At first glance, it would seem downright odd for China to allow the internet. Yet, its 160-million users are the second highest after the United States.
So why let the outside in? Think money, says Rebecca McKinnon, an assistant professor at Hong Kong University's Center for Journalism and Media Studies.
"China needs the internet in order to be connected to the globe in order to be an international trading power," says McKinnon. "If China were to not allow the internet, that would be damaging to China's business and trade interests and to China's economy."
There are tens of millions of bloggers here. Very few gathered recently in Beijing for a bloggers conference at which a few blogged about the blogging.
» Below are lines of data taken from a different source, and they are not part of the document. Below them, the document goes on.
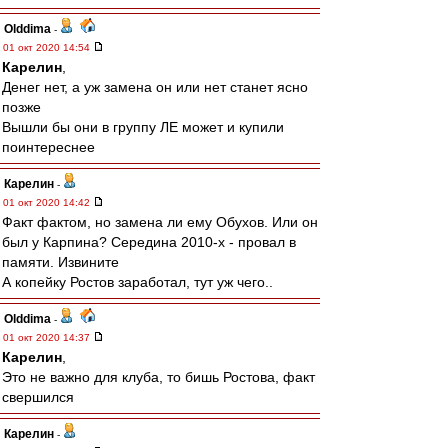
Olddima
-
01 окт 2020 14:54
Карелин
,
Денег нет, а уж замена он или нет станет ясно
позже
Вышли бы они в группу ЛЕ может и купили
поинтереснее
Карелин
-
01 окт 2020 14:42
Факт фактом, но замена ли ему Обухов. Или он
был у Карпина? Середина 2010-х - провал в
памяти. Извините
А копейку Ростов заработал, тут уж чего..
Olddima
-
01 окт 2020 14:37
Карелин
,
Это не важно для клуба, то бишь Ростова, факт
свершился
Карелин
-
Stephen Lin blogs and hosts one of China's first podcast under the name "flypig".
"Every day I share my daily life with my friends and colleagues, even my parents," says Lin. Speaking of censorship, he adds, "I think it is so wrong. If you write about technology, you will never care about censorship."
But make no mistake; China's leaders have some tough measures in place. It's illegal to criticize the government or the political system. Certain keywords are outlawed, such as the Falun Gong, a banned religious group. The government even got web giant Yahoo to reveal identities of two dissidents; they ended up in prison. That left Yahoo executives facing withering criticism from U.S. Congress.
"These were demands by a police state to make an American company a co-conspirator in having a freedom-loving Chinese journalist put in prison," said Congressman Tom Lantos at a hearing on November 6th.
But bad PR in the US doesn't worry the Chinese because their restrictions work. One man, known on the internet as Tiger Temple, knows well that all too well. "I've had five articles that were harmonized - taken off the web," he says.
Yet most of the blogging may actually be good for the government. "A lot of people who look at these things going on in China see this as a kind of safety valve in that people have a chance to blow off steam," says McKinnon. "As long as they're just talking, as long as they're just expressing frustration, this is not something that's generally going to cause the police to come and knock down your door over."
Many believed that allowing the internet into China would mean the end of one-party communist rule. Yet, so far, ideology is trumping technology, at least for the moment.